### Work to be completed
The entries below should be set down again exactly, with every picture left out.

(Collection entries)
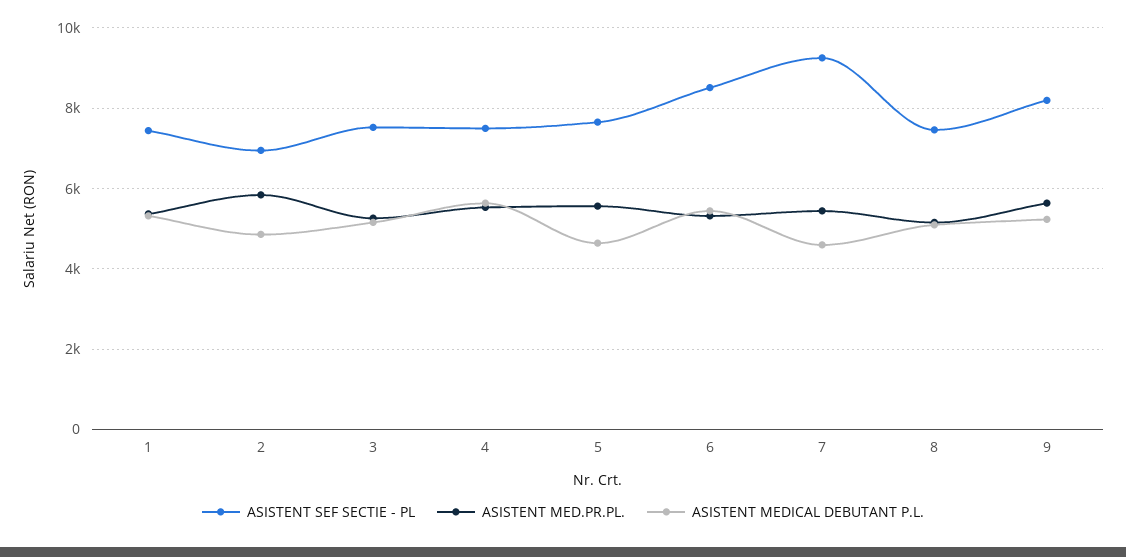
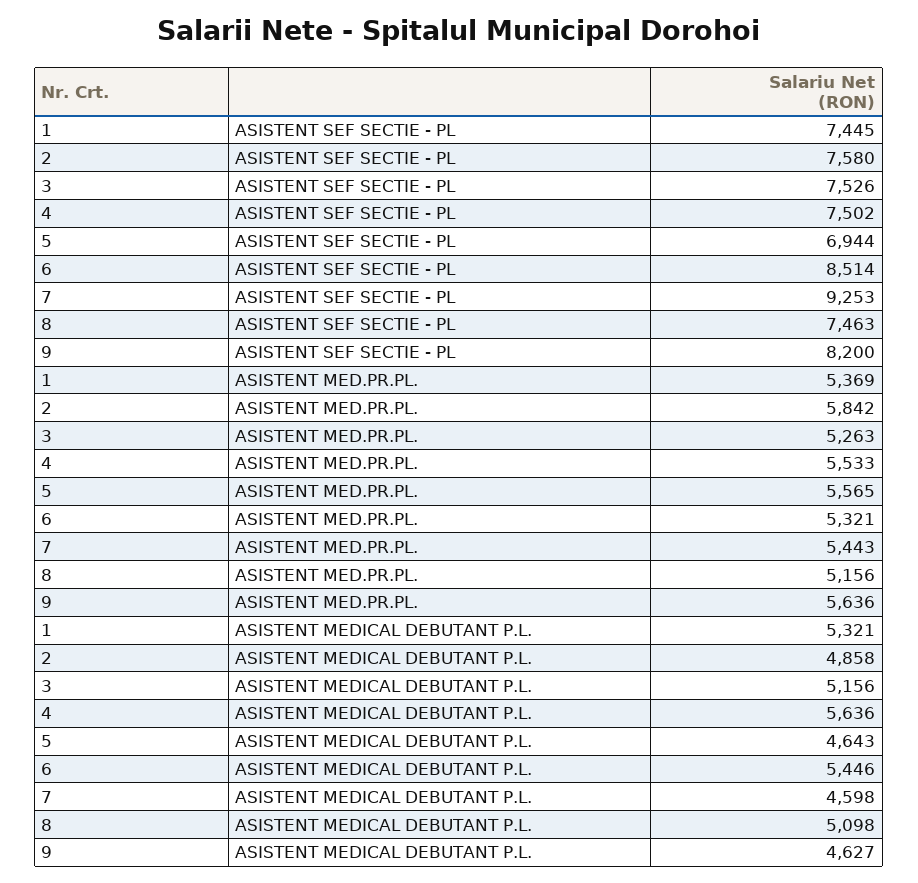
  {
    "ASISTENT SEF SECTIE - PL": {
      "1": 7445,
-     "2": 7000,
+     "2": 7580,
      "3": 7526,
      "4": 7502,
-     "5": 7600,
+     "5": 6944,
      "6": 8514,
      "7": 9253,
      "8": 7463,
      "9": 8200
    },
    "ASISTENT MED.PR.PL.": {
      "1": 5369,
      "2": 5842,
      "3": 5263,
      "4": 5533,
      "5": 5565,
      "6": 5321,
      "7": 5443,
      "8": 5156,
      "9": 5636
    },
    "ASISTENT MEDICAL DEBUTANT P.L.": {
      "1": 5321,
      "2": 4858,
      "3": 5156,
      "4": 5636,
      "5": 4643,
      "6": 5446,
      "7": 4598,
      "8": 5098,
-     "9": 5200
+     "9": 4627
    }
  }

### Written solution
  {
    "ASISTENT SEF SECTIE - PL": {
      "1": 7445,
-     "2": 7000,
+     "2": 7580,
      "3": 7526,
      "4": 7502,
-     "5": 7600,
+     "5": 6944,
      "6": 8514,
      "7": 9253,
      "8": 7463,
      "9": 8200
    },
    "ASISTENT MED.PR.PL.": {
      "1": 5369,
      "2": 5842,
      "3": 5263,
      "4": 5533,
      "5": 5565,
      "6": 5321,
      "7": 5443,
      "8": 5156,
      "9": 5636
    },
    "ASISTENT MEDICAL DEBUTANT P.L.": {
      "1": 5321,
      "2": 4858,
      "3": 5156,
      "4": 5636,
      "5": 4643,
      "6": 5446,
      "7": 4598,
      "8": 5098,
-     "9": 5200
+     "9": 4627
    }
  }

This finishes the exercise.